Margin-maximizing classifier with kernel trick for non-linear boundaries

  • Used for both classification and regression tasks.
  • Core idea: Find optimal hyperplane that maximizes margin between classes.

Geometric Interpretation

  • There are many hyperplanes that separate positive and negative points.
  • We want to find the margin-maximizing hyperplane.
  • Margin is the perpendicular distance between two hyperplanes $H^{+}$ and $H^{-}$.
  • Points through which $H^{+}$ or $H^{-}$ pass are called support vectors.

Derivation

  • $H$: $w^T x + b = 0$
  • $H^{+}$: $w^T x + b = 1$ (positive class boundary)
  • $H^{-}$: $w^T x + b = -1$ (negative class boundary)
  • Margin: $d = \frac{2}{|w|}$

For linearly separable data:

\[w^{\star}, b^{\star} = \arg\min_{w,b} \frac{\|w\|^2}{2} \quad \text{s.t. } y_i(w^T x_i + b) \ge 1 \; \forall i\]

For non-linearly separable data (soft margin):

\[w^{\star}, b^{\star} = \arg\min_{w,b} \frac{\|w\|^2}{2} + C \sum_i^N \xi_i\]

where $\xi_i \ge 0$ are slack variables and $C$ is the regularization parameter.

Hinge Loss

$L_{hinge}(y_i, f(x_i))=\max(0, 1-y_i f(x_i))$ where $f(x_i) = w^T x_i + b$

Complete objective: $\mathcal{L} = \min_{w,b} \frac{1}{n}\sum_i^N \max(0, 1 - y_i(w^T x_i +b)) + \lambda |w|^2$

Gradient Updates

  1. For points outside margin ($y_i(w^T x_i + b) \geq 1$):
    • $w = w - \eta \lambda w$
  2. For margin violations ($y_i(w^T x_i + b) < 1$):
    • $w = w - \eta(\lambda w - y_i x_i)$
    • $b = b + \eta y_i$

Dual Form

\[\max_{\alpha} \sum_i^N \alpha_i - \frac{1}{2}\sum_i \sum_j \alpha_i \alpha_j y_i y_j x_i^T x_j\]

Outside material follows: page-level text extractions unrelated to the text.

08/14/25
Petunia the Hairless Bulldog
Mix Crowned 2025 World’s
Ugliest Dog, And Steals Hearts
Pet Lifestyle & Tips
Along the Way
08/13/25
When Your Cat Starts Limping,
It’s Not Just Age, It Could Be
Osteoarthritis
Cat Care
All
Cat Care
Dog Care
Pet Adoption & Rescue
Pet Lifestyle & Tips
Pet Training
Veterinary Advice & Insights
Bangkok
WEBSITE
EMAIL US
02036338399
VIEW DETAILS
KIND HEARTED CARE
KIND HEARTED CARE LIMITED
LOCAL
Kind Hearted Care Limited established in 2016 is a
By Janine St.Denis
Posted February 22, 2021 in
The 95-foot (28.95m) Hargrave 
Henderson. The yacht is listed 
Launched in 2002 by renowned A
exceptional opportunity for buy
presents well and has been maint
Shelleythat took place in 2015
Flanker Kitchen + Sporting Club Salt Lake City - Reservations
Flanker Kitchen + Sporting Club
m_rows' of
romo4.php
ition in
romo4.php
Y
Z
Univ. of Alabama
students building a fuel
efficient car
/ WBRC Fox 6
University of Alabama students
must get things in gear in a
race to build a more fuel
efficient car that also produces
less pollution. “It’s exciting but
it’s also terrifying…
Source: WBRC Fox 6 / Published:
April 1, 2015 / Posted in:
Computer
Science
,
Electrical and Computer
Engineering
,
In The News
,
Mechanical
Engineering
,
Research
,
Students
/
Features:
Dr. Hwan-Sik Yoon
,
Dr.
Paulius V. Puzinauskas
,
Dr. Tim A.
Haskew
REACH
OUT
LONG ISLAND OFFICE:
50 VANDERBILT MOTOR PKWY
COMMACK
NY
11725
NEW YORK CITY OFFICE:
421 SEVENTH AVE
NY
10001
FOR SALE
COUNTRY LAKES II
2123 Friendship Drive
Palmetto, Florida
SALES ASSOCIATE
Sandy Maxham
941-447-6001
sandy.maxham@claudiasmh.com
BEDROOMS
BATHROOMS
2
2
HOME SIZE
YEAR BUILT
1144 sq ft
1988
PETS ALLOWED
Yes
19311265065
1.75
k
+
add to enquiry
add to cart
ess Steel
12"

subject to: $\sum_i^N \alpha_i y_i = 0$ and $0 \le \alpha_i \le C$

Kernel SVM

Kernel trick: $K(x,y) = \phi(x)^T\phi(y)$

Common Kernels:

  • Linear: $K(x,y) = x^T y$
  • Polynomial: $K(x,y) = (\gamma x^Ty + r)^d$
  • RBF (Gaussian): $K(x,y) = \exp(-\gamma|x-y|^2)$

Prediction: $f(x) = \text{sign}(\sum_{i \in SV} \alpha_i y_i K(x_i,x) + b)$